Habe bereits in den AMD Radeon Einstellungen bei den Globalen Einstellungen OpenGL-Dreifach Pufferung eingestellt, scheint jedoch keinen Einfluss auf die FPS Rate zu haben, so bleibt die Fps Rate bei Assassins Creed 4 trotzdem bei eingestelltem VSync bei ca. 30 fps.
Gibt es eine Möglichkeit, entweder durch die Grafikeinstellungen oder durch ein heruntergeladenes Programm Triple Buffering bei allen Spielen zu aktivieren oder ist das von Spiel zu Spiel unterschiedlich?


----------



## Soulsnap (28. Dezember 2015)

Und weil nach 2 Minuten keine Antwort kommt erstellt man einfach das selbe Thema nochmal?


----------



## tobbes22 (28. Dezember 2015)

Sorry, dachte es wäre nicht gesendet worden, da es mir nicht unter meine Beiträge angezeigt wurde...


----------



## Soulsnap (28. Dezember 2015)

Um das 30 FPS Vsync Problem zu beseitigen sollte Tri.
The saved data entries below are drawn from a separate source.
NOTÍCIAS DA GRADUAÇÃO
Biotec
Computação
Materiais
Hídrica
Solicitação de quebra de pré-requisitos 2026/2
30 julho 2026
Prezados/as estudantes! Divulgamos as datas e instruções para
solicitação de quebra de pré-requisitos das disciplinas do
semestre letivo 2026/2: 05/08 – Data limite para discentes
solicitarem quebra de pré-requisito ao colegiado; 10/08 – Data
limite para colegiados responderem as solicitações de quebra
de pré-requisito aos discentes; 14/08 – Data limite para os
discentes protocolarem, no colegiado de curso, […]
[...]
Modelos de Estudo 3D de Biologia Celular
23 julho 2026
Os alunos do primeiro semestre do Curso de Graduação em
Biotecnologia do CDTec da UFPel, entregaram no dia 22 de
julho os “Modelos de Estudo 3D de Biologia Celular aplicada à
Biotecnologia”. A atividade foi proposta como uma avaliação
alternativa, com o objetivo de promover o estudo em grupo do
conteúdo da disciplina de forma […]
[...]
Buffering auch eher ausgeschaltet werden.

Ich hatte das Problem bei GTA5, musste dazu im Spiel Vsync einmal deaktivieren, weiter spielen, Vsync wieder aktivieren. Danach lief es dann mit den geforderten 60 FPS


----------



## tobbes22 (28. Dezember 2015)

Aber ohne vsync haben die Spiele ja ca. 50 fps, dachte, das läge an vsync und könnte mit triple buffering behoben werden...?


----------



## Soulsnap (28. Dezember 2015)

Vsync "kappt" die FPS dann, wenn sie die Bildwiederholrate deines Monitors (60hz) übersteigen um Tearing zu vermeiden.
Werden die 60 FPS nicht erreicht bleiben die FPS so wie sie sind ohne das Vsync eingreift.


----------



## tobbes22 (28. Dezember 2015)

Aber eigentlich kann es doch nur an vsync liegen, da die fps rate ohne vsync ja wesentlich höher ist


----------



## HisN (28. Dezember 2015)

Der Treiber forciert aktives Tripple-Buffering schon seit Ewigkeiten in DX. Bei Nvidia z.b. seit G80. Das sind schon ein paar Jahre 
Der Einsteller im Treiber ist .. wie Du selbst schreibst für OpenGL. Sind die Games um die es Dir geht OpenGL? Nein? Dann hat wohl der Einsteller keine Wirkung. 

Du hast zwei Möglichkeiten.
a) Das Game bietet Dir die Einstellung, dann tätige sie im Game
b) Das Game bietet Dir die Einstellung nicht, dann kannst Du es mit dem D3DOverrider versuchen. Was aber an sich unnötig ist, denn der Treiber forciert Tripplebuffering in DX-Games (ich wiederhole mich)



c) Das Game ist verbuggt. Und das sind die Ganzen AC-Teile in Bezug auf vsync ganz übel. Es schreiben manche das mehrmals rein und raustabben helfen soll. Ich hab mich irgendwann dafür entschieden auf vsync in AC zu verzichten. Nervt, ist aber halt aufgrund der Engine nötig.


----------



## tobbes22 (28. Dezember 2015)

Ok, danke für deine Antwort!


----------